To make it short – there’s no way to unit test Spring Data JPA repositories reasonably for a simple reason: it’s way to cumbersome to mock all the parts of the JPA API we invoke to bootstrap the repositories. Unit tests don’t make too much sense here anyway, as you’re usually not writing any implementation code yourself (see the below paragraph on custom implementations) so that integration testing is the most reasonable approach.

Details

We do quite a lot of upfront validation and setup to make sure you can only bootstrap an app that has no invalid derived queries etc.

  • We create and cache CriteriaQuery instances for derived queries to make sure the query methods do not contain any typos. This requires working with the Criteria API as well as the meta.model.
  • We verify manually defined queries by asking the EntityManager to create a Query instance for those (which effectively triggers query syntax validation).
  • We inspect the Metamodel for meta-data about the domain types handled to prepare is-new checks etc.

All stuff that you’d probably defer in a hand-written repository which might cause the application to break at runtime (due to invalid queries etc.).

If you think about it, there’s no code you write for your repositories, so there’s no need to write any unittests. There’s simply no need to as you can rely on our test base to catch basic bugs (if you still happen to run into one, feel free to raise a ticket). However, there’s definitely need for integration tests to test two aspects of your persistence layer as they are the aspects that related to your domain:

  • entity mappings
  • query semantics (syntax is verified on each bootstrap attempt anyway).

Integration tests

This is usually done by using an in-memory database and test cases that bootstrap a Spring ApplicationContext usually through the test context framework (as you already do), pre-populate the database (by inserting object instances through the EntityManager or repo, or via a plain SQL file) and then execute the query methods to verify the outcome of them.

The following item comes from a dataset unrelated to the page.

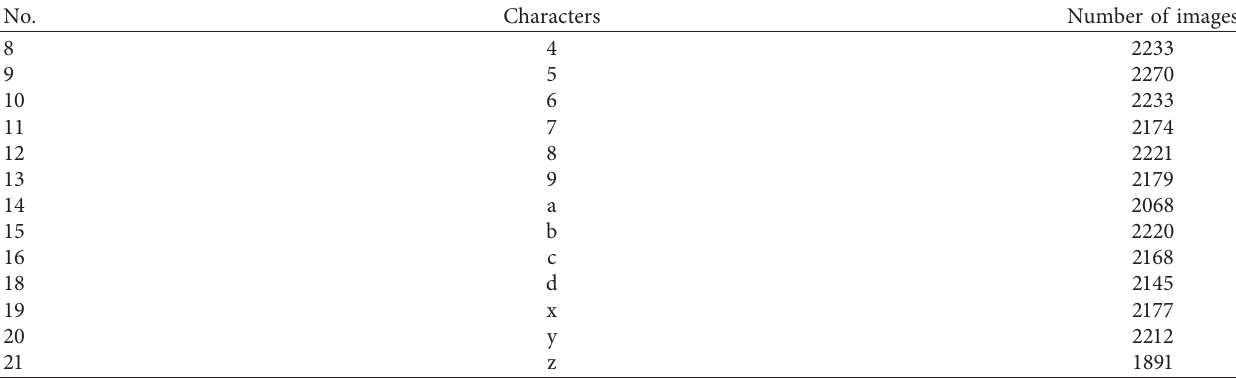
connected as shown in Figure 15 with image input of 28 × 28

Testing custom implementations

Custom implementation parts of the repository are written in a way that they don’t have to know about Spring Data JPA. They are plain Spring beans that get an EntityManager injected. You might of course wanna try to mock the interactions with it but to be honest, unit-testing the JPA has not been a too pleasant experience for us as well as it works with quite a lot of indirections (EntityManager -> CriteriaBuilder, CriteriaQuery etc.) so that you end up with mocks returning mocks and so on.